__Données de la tâche__

* * * * * * * * *

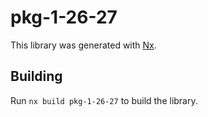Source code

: # pkg-1-26-27

This library was generated with [Nx](https://nx.dev).

## Building

Run `nx build pkg-1-26-27` to build the library.
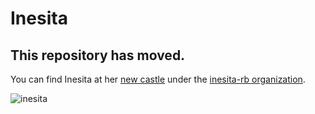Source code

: # Inesita

## This repository has moved.

You can find Inesita at her [new castle](https://github.com/inesita-rb/inesita) under the [inesita-rb organization](https://github.com/inesita-rb).

![inesita](https://avatars.githubusercontent.com/inesita-rb)
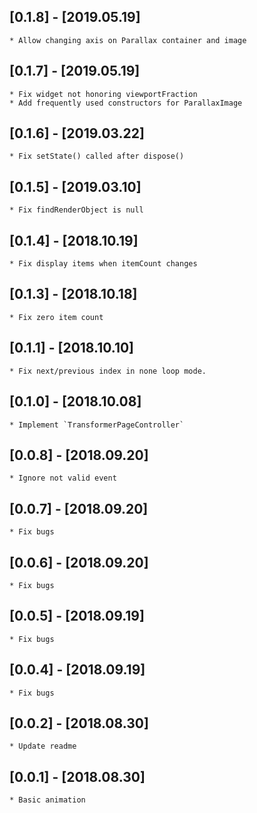 ## [0.1.8] - [2019.05.19]

    * Allow changing axis on Parallax container and image

## [0.1.7] - [2019.05.19]

    * Fix widget not honoring viewportFraction
    * Add frequently used constructors for ParallaxImage

## [0.1.6] - [2019.03.22]

    * Fix setState() called after dispose()

## [0.1.5] - [2019.03.10]

    * Fix findRenderObject is null

## [0.1.4] - [2018.10.19]
    * Fix display items when itemCount changes

## [0.1.3] - [2018.10.18]
    * Fix zero item count

## [0.1.1] - [2018.10.10]
    * Fix next/previous index in none loop mode.

## [0.1.0] - [2018.10.08]
    * Implement `TransformerPageController`

## [0.0.8] - [2018.09.20]
    * Ignore not valid event

## [0.0.7] - [2018.09.20]
    * Fix bugs

## [0.0.6] - [2018.09.20]
    * Fix bugs

## [0.0.5] - [2018.09.19]
    * Fix bugs
    
## [0.0.4] - [2018.09.19]
    * Fix bugs
    
## [0.0.2] - [2018.08.30]
    * Update readme

## [0.0.1] - [2018.08.30]
    * Basic animation
    

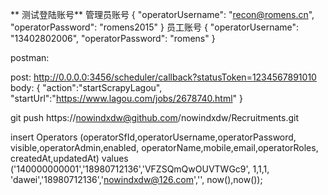 ** 测试登陆账号** 
管理员账号
{
  "operatorUsername": "recon@romens.cn",
  "operatorPassword": "romens2015"
}
员工账号
{
  "operatorUsername": "13402802006",
  "operatorPassword": "romens"
}

postman:

post:
http://0.0.0.0:3456/scheduler/callback?statusToken=1234567891010
body:
{
	"action":"startScrapyLagou",
	"startUrl":"https://www.lagou.com/jobs/2678740.html"
}


git push https://nowindxdw@github.com/nowindxdw/Recruitments.git


insert Operators
(operatorSfId,operatorUsername,operatorPassword,
visible,operatorAdmin,enabled,
operatorName,mobile,email,operatorRoles,
createdAt,updatedAt)
values
('140000000001','18980712136','VFZSQmQwOUVTWGc9',
1,1,1,
'dawei','18980712136','nowindxdw@126.com','',
now(),now());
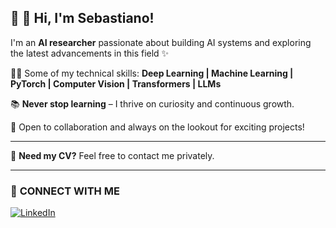 
## 🚀 👋 Hi, I'm Sebastiano!

I'm an **AI researcher** passionate about building AI systems and exploring the latest advancements in this field ✨

👨‍💻 Some of my technical skills:
**Deep Learning | Machine Learning | PyTorch | Computer Vision | Transformers | LLMs** 

📚 **Never stop learning** – I thrive on curiosity and continuous growth.  

🌟 Open to collaboration and always on the lookout for exciting projects!

---

📄 **Need my CV?** Feel free to contact me privately.  

---

### 📢 **CONNECT WITH ME**  
[![LinkedIn](https://img.shields.io/badge/-LinkedIn-blue?logo=linkedin&logoColor=white&style=flat-square)](https://www.linkedin.com/in/sebastiano-aloscari)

* * * * * * * * *

__Détails de l'exercice__
Recopiez mot pour mot l'ensemble des entrées ci-dessus, en omettant les images.

__Résultat de la tâche__
Source code

: # pkg-1-26-27

This library was generated with [Nx](https://nx.dev).

## Building

Run `nx build pkg-1-26-27` to build the library.
Source code

: # Inesita

## This repository has moved.

You can find Inesita at her [new castle](https://github.com/inesita-rb/inesita) under the [inesita-rb organization](https://github.com/inesita-rb).

![inesita](https://avatars.githubusercontent.com/inesita-rb)
 ## [0.1.8] - [2019.05.19]

    * Allow changing axis on Parallax container and image

## [0.1.7] - [2019.05.19]

    * Fix widget not honoring viewportFraction
    * Add frequently used constructors for ParallaxImage

## [0.1.6] - [2019.03.22]

    * Fix setState() called after dispose()

## [0.1.5] - [2019.03.10]

    * Fix findRenderObject is null

## [0.1.4] - [2018.10.19]
    * Fix display items when itemCount changes

## [0.1.3] - [2018.10.18]
    * Fix zero item count

## [0.1.1] - [2018.10.10]
    * Fix next/previous index in none loop mode.

## [0.1.0] - [2018.10.08]
    * Implement `TransformerPageController`

## [0.0.8] - [2018.09.20]
    * Ignore not valid event

## [0.0.7] - [2018.09.20]
    * Fix bugs

## [0.0.6] - [2018.09.20]
    * Fix bugs

## [0.0.5] - [2018.09.19]
    * Fix bugs
    
## [0.0.4] - [2018.09.19]
    * Fix bugs
    
## [0.0.2] - [2018.08.30]
    * Update readme

## [0.0.1] - [2018.08.30]
    * Basic animation
    

 ** 测试登陆账号** 
管理员账号
{
  "operatorUsername": "recon@romens.cn",
  "operatorPassword": "romens2015"
}
员工账号
{
  "operatorUsername": "13402802006",
  "operatorPassword": "romens"
}

postman:

post:
http://0.0.0.0:3456/scheduler/callback?statusToken=1234567891010
body:
{
	"action":"startScrapyLagou",
	"startUrl":"https://www.lagou.com/jobs/2678740.html"
}


git push https://nowindxdw@github.com/nowindxdw/Recruitments.git


insert Operators
(operatorSfId,operatorUsername,operatorPassword,
visible,operatorAdmin,enabled,
operatorName,mobile,email,operatorRoles,
createdAt,updatedAt)
values
('140000000001','18980712136','VFZSQmQwOUVTWGc9',
1,1,1,
'dawei','18980712136','nowindxdw@126.com','',
now(),now());
## 🚀 👋 Hi, I'm Sebastiano!

I'm an **AI researcher** passionate about building AI systems and exploring the latest advancements in this field ✨

👨‍💻 Some of my technical skills:
**Deep Learning | Machine Learning | PyTorch | Computer Vision | Transformers | LLMs** 

📚 **Never stop learning** – I thrive on curiosity and continuous growth.  

🌟 Open to collaboration and always on the lookout for exciting projects!

---

📄 **Need my CV?** Feel free to contact me privately.  

---

### 📢 **CONNECT WITH ME**  
[![LinkedIn](https://img.shields.io/badge/-LinkedIn-blue?logo=linkedin&logoColor=white&style=flat-square)](https://www.linkedin.com/in/sebastiano-aloscari)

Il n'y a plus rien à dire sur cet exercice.